■ Work item: Continue the Libre-SOC development tutorial below from the point where it stops.

■ Text provided:
++++++++
Tutorial on how to get into Libre-SOC development
This tutorial is a guide for anyone wishing, literally, to start from scratch and learn how to contribute to the Libre-SOC. Much of this you should go through (skim and extract) the HDL workflow document, however until you begin to participate much of that document is not fully relevant. This one is intended to get you "up to speed" with basic concepts.
Discussions here:
- http://lists.libre-riscv.org/pipermail/libre-riscv-dev/2020-February/004166.html
- http://lists.libre-riscv.org/pipermail/libre-riscv-dev/2020-March/004804.html
Programming vs hardware.
We are assuming here you know some programming language. You know that it works in sequence (unless you went to Imperial College in the 80s and have heard of Parlog).
Hardware basically comprises transistor circuits. There's nothing in the universe or the laws of physics that says light and electricity have to operate sequentially, and consequently all Digital ASICs are an absolutely massive arrays of unbelievably excruciatingly tediously low level "gates", in parallel, separated occasionally by clock-synchronised "latches" that capture data from one processing section before passing it on to the next.
++++++++
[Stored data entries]
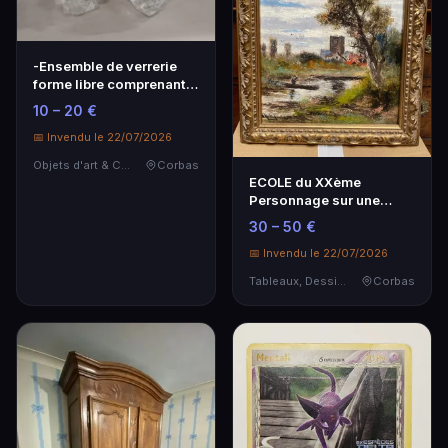
-Ensemble de verrerie
forme libre comprenant
deux bougeoirs …
10 – 20 €
📅 Invendu le 22/07/2026
Objets d'art & Curiosités
Corbas
ECOLE du XXème
Personnage sur une
barque
30 – 50 €
📅 Invendu le 22/07/2026
Tableaux, Dessins & Estampes
Corbas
++++++++
■ Written response:
Thus, it is imperative to conceptually remind yourself, at all times, that everything that you do, even when writing your HDL code line by line, is, in fact, at the gate level, done as massively-parallel processing, not as sequential processing, at all. If you want "sequential" you have to store the results of one parallel block of processing in "latches", wait for the clock to "tick", and pass it on to the next block.
ASIC designers avoid going completely off their heads at the level of detail involved by "compartmentalising" designs into a huge hierarchy of modular design, where the tools selected aid and assist in isolating as much of the contextually-irrelevant detail as practical, allowing the developer to think in relevant concepts without being overwhelmed.
Understanding this is particularly important because the level of hierarchy of design may be one hundred or more modules deep just in nmigen alone, (and that's before understanding the abstraction that nmigen itself provides); yosys goes through several layers as well, and finally, alliance / corilolis2 have their own separate layers.
Throughout each layer, the abstractions of a higher layer are removed and replaced with topologically-equivalent but increasingly detailed equivalents. nmigen has the concept of integers (not really: it has the concept of something that, when the tool is executed, will create a representation of an integer), and this is passed through intact to yosys. yosys however knows that integers need to be replaced by wires, buses and gates, so that's what it does.
Thus, you can think safely in terms of "integers" when designing and writing the HDL, confident that the details of converting to gates and wires is taken care of.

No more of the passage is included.